Nice-Matin (Nice Littoral et Vallées)
Une quarantaine mal perçue à Villefranche
Construit en 1669, le lazaret a été conçu pour mettre en quarantaine les passagers des navires soupçonnés d’être porteurs de maladies. Il a fonctionné jusqu’en 1885, quartier de la Darse
L’institution d’un port franc à Villefranche au début du XVIIe siècle entraîne l’arrivée dans la rade de navires de commerce venus du Levant, d’Amérique du Sud ou de France avec leurs flots de marins et de cargaisons. Afin de se protéger contre les épidémies apportées autant par les hommes que par les marchandises, Charles Emmanuel II, duc de Savoie et prince de Piémont, décide en 1669 de faire construire, dans le quartier de la Darse, un lazaret chargé d’accueillir les passagers des navires soupçonnés d’être porteurs de maladies infectieuses.
Pas toujours transparent
C’est le capitaine du port de Villefranche qui est chargé de monter à bord des navires mouillant dans la rade et de contrôler les certificats de santé des passagers en vérifiant leurs pays d’origine. Dans le doute, les marins ou capitaines sont transportés à terre et placés en quarantaine, la durée n’étant du reste pas forcément de quarante jours mais se situant cependant à un minimum de cinq jours quand tout risque de contagion est écarté. Peu de traces attestent de l’activité de la bâtisse jusqu’à 1818 où l’on décide déjà de la rénover. En 1834, des cas de choléra sont déclarés à Marseille
et, l’année suivante, la maladie se propage à Villefranche. Entre le 23 juin et le 4 août 1835, sur 110 personnes malades au lazaret, on compte 62 décès dont la plupart sont les forçats du bagne voisin (1). L’activité qui règne dans ce lieu clos par définition, n’est pas toujours transparente. On accuse l’administration de minimiser ou de cacher ce qu’il se passe dans la bâtisse peut-être afin de ne pas affoler la population.
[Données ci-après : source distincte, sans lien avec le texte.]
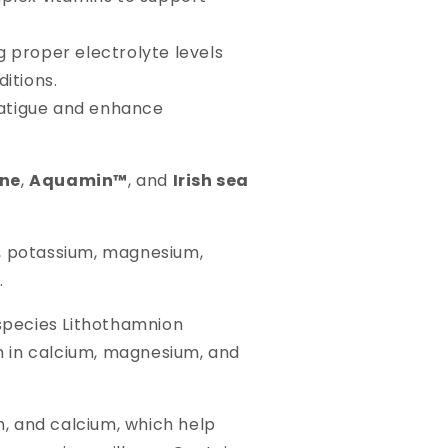
 proper electrolyte levels
ditions.
fatigue and enhance
ine
,
Aquamin™
, and
Irish sea
m, potassium, magnesium,
.
 species Lithothamnion
ich in calcium, magnesium, and
m, and calcium, which help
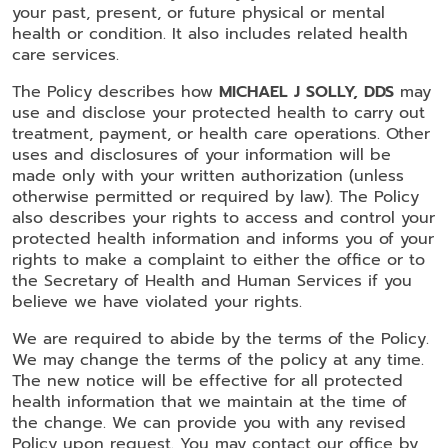
your past, present, or future physical or mental
health or condition. It also includes related health
care services.
The Policy describes how
MICHAEL J SOLLY, DDS
may
use and disclose your protected health to carry out
treatment, payment, or health care operations. Other
uses and disclosures of your information will be
made only with your written authorization (unless
otherwise permitted or required by law). The Policy
also describes your rights to access and control your
protected health information and informs you of your
rights to make a complaint to either the office or to
the Secretary of Health and Human Services if you
believe we have violated your rights.
We are required to abide by the terms of the Policy.
We may change the terms of the policy at any time.
The new notice will be effective for all protected
health information that we maintain at the time of
the change. We can provide you with any revised
Policy upon request. You may contact our office by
Un cimetière est du reste installé juste à côté. Beaucoup de commerçants trouvent en tout cas que ces mesures de quarantaine sont exagérées, vexatoires et nuisent au commerce local. Ils estiment aussi que ces obligations incitent les armateurs à aborder à Cannes où l’on est, semble-t-il, moins regardant, ce qui n’est pas bon pour les finances villefranchoises. En 1865, lorsqu’une nouvelle épidémie de choléra touche la France, Nice ne compte que quelques cas et l’utilité du lazaret de Villefranche se pose. Ce dernier cesse toute activité en 1885 et est alors cédé au ministère de la Guerre qui y installe les soldats du 13e bataillon d’artillerie. (1) Dominique Bon dans le bulletin n° 8 du musée d’anthropologie préhistorique de Monaco ASPMV Villefranche et la mer.